Besonders einen Punkt kritisieren Patientenvertreter: dass die Patientinnen und Patienten selbst überhaupt nicht Teil des Bewertungssystems sind. So fehlen beispielsweise Daten dazu, wie zuverlässig Krankenhäuser mit Patienten und Angehörigen kommunizieren, ob sie Patientinnen zu früh oder zu spät entlassen, ob sie sich um eine Anschlussversorgung kümmern oder wie sie mit Beschwerden umgehen. Das kritisierte etwa der Bundesrat, der das Gesetz im März nach einer längeren Diskussion billigte. Solche Daten ließen sich mit einheitlichen Patientenfragebögen gewinnen. Ein Mehraufwand, für den es bislang keinen politischen Willen gab.

Lauterbach verspricht aber, dass das Portal beständig erweitert würde, einige dieser Punkte sollen künftig eingearbeitet werden.

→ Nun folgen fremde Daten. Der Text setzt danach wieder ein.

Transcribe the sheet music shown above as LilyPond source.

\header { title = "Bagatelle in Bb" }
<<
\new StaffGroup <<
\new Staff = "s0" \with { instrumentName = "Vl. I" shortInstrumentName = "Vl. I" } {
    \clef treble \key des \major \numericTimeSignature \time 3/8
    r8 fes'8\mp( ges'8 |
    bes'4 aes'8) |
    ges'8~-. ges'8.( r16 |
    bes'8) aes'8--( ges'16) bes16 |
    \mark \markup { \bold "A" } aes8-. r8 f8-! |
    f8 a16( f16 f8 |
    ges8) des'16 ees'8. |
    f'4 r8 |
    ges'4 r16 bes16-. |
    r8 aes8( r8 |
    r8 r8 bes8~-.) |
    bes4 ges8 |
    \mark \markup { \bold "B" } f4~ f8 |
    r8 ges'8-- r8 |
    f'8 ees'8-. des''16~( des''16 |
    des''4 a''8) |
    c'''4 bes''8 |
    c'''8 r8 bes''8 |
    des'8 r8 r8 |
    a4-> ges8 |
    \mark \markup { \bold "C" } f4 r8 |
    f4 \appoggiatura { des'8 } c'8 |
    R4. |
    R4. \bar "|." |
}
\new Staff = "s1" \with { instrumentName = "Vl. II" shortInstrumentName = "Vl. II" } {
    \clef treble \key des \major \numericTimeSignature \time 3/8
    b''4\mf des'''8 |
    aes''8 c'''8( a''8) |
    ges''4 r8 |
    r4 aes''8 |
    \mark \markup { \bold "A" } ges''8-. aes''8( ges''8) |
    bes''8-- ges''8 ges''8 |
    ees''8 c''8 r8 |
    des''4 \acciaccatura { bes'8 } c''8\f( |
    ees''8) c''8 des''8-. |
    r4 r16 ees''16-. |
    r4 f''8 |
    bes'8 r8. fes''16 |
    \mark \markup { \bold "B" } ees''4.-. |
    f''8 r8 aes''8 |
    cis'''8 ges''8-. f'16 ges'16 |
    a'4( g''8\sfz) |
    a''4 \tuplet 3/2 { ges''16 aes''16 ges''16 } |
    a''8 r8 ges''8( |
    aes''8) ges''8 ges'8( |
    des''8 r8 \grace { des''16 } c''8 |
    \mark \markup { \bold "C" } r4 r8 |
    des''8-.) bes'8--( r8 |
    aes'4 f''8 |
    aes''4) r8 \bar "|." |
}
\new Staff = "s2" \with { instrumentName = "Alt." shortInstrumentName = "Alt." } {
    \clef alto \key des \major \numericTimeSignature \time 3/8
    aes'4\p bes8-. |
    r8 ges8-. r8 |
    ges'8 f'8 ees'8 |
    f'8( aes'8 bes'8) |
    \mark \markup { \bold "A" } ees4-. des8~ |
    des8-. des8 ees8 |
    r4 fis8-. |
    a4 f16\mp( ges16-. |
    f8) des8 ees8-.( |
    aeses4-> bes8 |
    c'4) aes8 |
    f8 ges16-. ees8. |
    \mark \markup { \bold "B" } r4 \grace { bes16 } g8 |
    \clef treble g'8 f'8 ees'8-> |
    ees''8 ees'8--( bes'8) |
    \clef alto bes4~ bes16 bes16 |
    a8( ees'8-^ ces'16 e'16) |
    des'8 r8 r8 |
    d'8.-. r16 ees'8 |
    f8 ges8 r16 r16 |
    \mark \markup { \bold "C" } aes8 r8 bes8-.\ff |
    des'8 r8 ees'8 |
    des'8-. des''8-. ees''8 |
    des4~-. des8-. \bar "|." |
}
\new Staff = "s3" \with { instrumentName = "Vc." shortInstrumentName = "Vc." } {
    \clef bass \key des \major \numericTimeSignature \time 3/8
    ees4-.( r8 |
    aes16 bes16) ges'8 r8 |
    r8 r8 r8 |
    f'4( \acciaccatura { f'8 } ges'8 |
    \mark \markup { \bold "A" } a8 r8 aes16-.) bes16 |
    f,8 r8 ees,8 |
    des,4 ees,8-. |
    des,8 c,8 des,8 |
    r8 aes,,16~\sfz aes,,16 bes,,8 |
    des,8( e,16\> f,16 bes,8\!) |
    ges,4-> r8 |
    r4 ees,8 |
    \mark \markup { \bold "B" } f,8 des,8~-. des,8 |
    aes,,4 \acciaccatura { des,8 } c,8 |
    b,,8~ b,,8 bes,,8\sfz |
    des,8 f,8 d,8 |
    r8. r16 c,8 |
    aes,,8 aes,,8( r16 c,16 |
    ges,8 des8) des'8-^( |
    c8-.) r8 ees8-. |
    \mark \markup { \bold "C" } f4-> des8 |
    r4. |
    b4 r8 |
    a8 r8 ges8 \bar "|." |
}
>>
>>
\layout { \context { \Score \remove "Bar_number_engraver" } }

Das Portal ist nun in der Welt – doch wie intensiv werden Patientinnen und Patienten es überhaupt nutzen? "Erfahrungsgemäß informiert sich nur ein kleiner Teil der Patienten online über die beste Klinik. Nicht alle suchen nach Vergleichsportalen und wählen dann auch noch das richtige aus", sagt Verbraucherschützer Thomas Moormann. Er fordert deshalb, den Klinik-Atlas an die elektronische Patientenakte anzubinden: Patientinnen könnten so über ihre Akte online, etwa in einer App, direkt zum Portal geleitet werden. Sie müssten nicht selbst googeln und den Klinik-Atlas unter den vielen Vergleichsportalen identifizieren. Noch viel wichtiger sei aber die Anbindung an Arztpraxen. Ärzte könnten so, noch während der Sprechstunde, am Computer in ihrem Verwaltungssystem die besten Kliniken scannen und Empfehlungen aussprechen. Diese Empfehlungen würden dank des Atlas auf Daten basieren und nicht allein auf den subjektiven Erfahrungen der Hausärzte.

Gut möglich, dass das Verzeichnis in Zukunft nicht nur die Versorgung abbildet, sondern sie auch verändert. Experten vermuten, dass Kliniken sich in Zukunft noch mehr bemühen könnten, Eingriffe zu optimieren und mehr Personal einzustellen. Thomas Moormann sagt: "Das Verzeichnis kann einen Qualitätswettbewerb auslösen – wenn es denn genutzt wird."